__WORK TO BE COMPLETED__
Please show each line in the data below that contains the string "ybis", treating uppercase and lowercase letters as different.

__TASK MATERIAL__
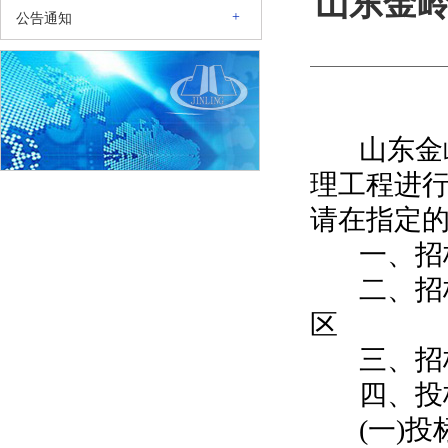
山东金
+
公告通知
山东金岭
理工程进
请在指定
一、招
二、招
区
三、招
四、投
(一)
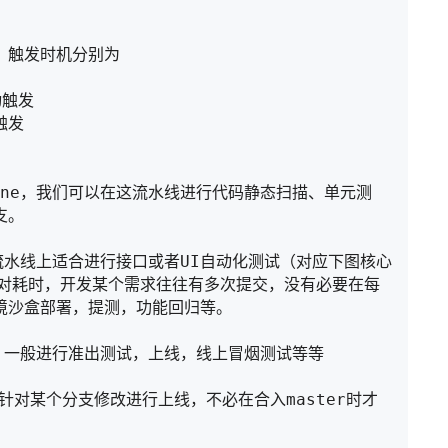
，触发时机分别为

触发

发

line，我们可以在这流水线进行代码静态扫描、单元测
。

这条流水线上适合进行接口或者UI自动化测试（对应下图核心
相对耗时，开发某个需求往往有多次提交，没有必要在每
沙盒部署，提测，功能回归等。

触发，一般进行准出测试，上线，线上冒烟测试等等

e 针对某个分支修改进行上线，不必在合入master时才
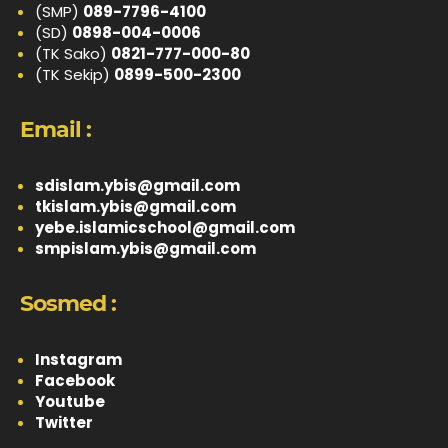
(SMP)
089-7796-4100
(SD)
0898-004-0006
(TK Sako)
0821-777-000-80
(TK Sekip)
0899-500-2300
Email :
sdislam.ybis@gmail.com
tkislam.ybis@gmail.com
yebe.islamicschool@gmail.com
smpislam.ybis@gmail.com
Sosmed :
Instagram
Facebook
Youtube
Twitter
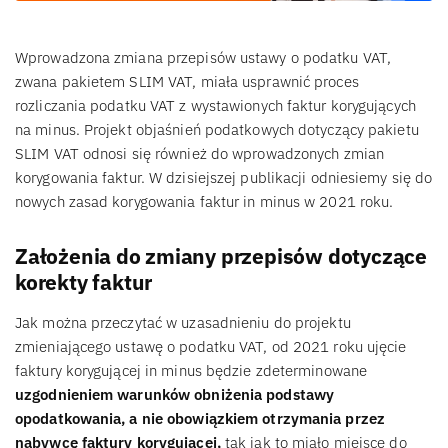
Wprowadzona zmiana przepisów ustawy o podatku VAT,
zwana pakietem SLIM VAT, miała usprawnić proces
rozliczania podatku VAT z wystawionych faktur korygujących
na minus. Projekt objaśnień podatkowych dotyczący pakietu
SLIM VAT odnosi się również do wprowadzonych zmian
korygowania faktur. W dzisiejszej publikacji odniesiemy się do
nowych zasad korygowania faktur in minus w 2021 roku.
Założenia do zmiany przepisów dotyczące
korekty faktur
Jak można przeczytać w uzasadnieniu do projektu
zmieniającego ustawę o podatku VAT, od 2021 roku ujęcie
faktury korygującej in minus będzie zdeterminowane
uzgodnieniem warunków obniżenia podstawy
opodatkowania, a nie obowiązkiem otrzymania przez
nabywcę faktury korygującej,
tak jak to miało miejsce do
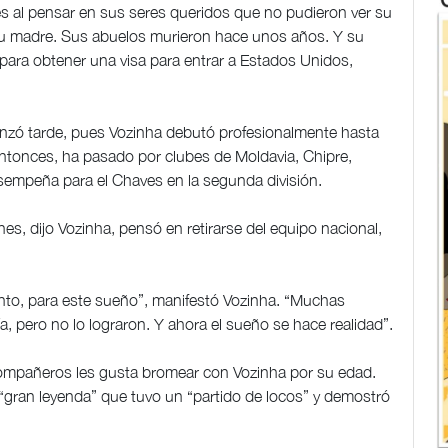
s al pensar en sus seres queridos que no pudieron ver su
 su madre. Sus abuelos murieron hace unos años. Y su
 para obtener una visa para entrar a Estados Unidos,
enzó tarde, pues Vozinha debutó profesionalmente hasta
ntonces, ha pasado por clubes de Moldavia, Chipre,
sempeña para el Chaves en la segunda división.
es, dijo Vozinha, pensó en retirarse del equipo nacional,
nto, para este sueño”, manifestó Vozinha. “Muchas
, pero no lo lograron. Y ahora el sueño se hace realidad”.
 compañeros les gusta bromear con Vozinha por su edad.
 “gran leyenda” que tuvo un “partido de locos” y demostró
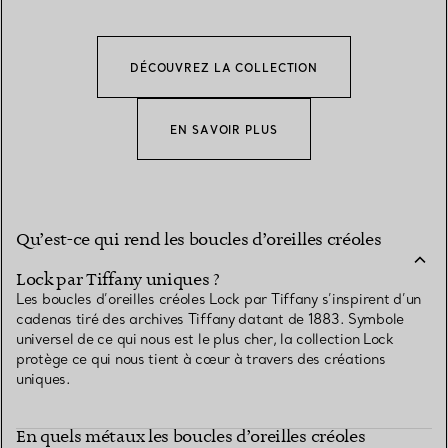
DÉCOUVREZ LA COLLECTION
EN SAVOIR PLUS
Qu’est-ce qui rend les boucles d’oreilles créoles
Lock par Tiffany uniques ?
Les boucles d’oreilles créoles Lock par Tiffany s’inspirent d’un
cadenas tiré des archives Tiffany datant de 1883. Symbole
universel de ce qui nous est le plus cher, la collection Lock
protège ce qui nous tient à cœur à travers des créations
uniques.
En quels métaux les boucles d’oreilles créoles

__WRITTEN ANSWER__
sdislam.ybis@gmail.com
tkislam.ybis@gmail.com
smpislam.ybis@gmail.com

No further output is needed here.